Makes 4 servings.  2&1/2 carbohydrate choices

I thought t was delicious, but next time would try doubling the sauce amount.  It was a little dry for my taste.

Meet you at the Kingdom!

Delicious Day

Day 308 in my journey to join up with Mickey at Magic Kingdom in October (4 months and 1 day to go)

Today’s plan was R & R…rest and relaxation.  It has been everything I hoped it would be.  I slept late and have taken two naps since I got up this morning.  I can feel the stress melting away, and I can exhale…  Ahh…
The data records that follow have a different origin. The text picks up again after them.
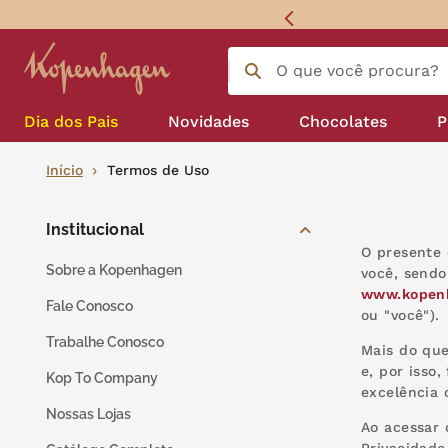
 sem juros
O que você procura?
Termos mais buscados
língua gato
1
º
Dia dos Pais
Novidades
Chocolates
P
zero açucar
2
º
Para acompanhar seu café
Bombom e caixas de bombom
Início
Termos de Uso
kopenhagen
3
º
Institucional
trufa
4
º
O presente 
Sobre a Kopenhagen
você, sendo
nhá benta kopenhagen
5
º
www.kopen
Fale Conosco
ou "você").
kit
6
º
Trabalhe Conosco
Mais do que
zero lactose
7
º
e, por isso
Kop To Company
excelência 
café
8
º
Nossas Lojas
Ao acessar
So since my plan for the day is so event-free, I will share my dinner recipe for this evening.  It is from my current favorite cookbook: Betty Crocker’s 30 Minute Meals for Diabetes.  The recipe is called Quick Taco Skillet Casserole.  It makes 6 servings, each 3 carb choices.

  • Ingredients:
  • 1 lb extra-lean (at least 90%) ground beef
  • 1 medium onion, chopped (1/2 cup)
  • 1&1/2 cups uncooked instant brown rice
  • 1 cup chunky-style salsa
  • 1&1/2 cups water
  • 1 can (14.5 to 16 oz) whole tomatoes, undrained, cut up
  • 1 can (11 oz) whole kernel corn with red and green peppers, undrained
  • a can (6 oz) tomato paste
  1. Directions:
  2. In a 12-inch skillet or a 4-quart Dutch oven, cook beef and onion over medium-high heat, stirring frequently, until beef is thoroughly cooked.  Drain well.  Return beef mixture to skillet.
  3. Stir in remaining ingredients.  Heat to boiling over high heat.  Reduce heat to medium-high, and cook 10 to 12 minutes, stirring frequently, until water is absorbed and rice is tender.  Stir before serving.

Another Payday

Day 300 in my quest to be healthier when I meet up with Mickey

Today’s plan was to weigh myself for the first time in a couple weeks.  Before my cancer surgery I had lost a total of 43 pounds since last August.  It was bouncing around between 43 and 42.5 and 42, etc…  After my surgery, even though I kept eating well right through, I put on an unexpected 10+ pounds.  I just chalked it up to my body being in fight mode.  I had had seven stab wounds (incisions really) to my abdomen, and my body was angry.  Plus in the first three+ weeks after the surgery, I wasn’t moving around very much.  My body was holding on to everything, water, air, fat, everything.  Now five+ weeks later, my body is making the adjustment at last.  So to my pleasant surprise when I got on the scale this morning, I was two pounds lighter than my pre-surgical weight.  Woo hoo!  I finally have post 45 pounds now.  I have been rounding to that number for a bit, so it feels great to finally really be there.

Whew!  Now to keep making healthy food choices and to move more…meet you at the Kingdom!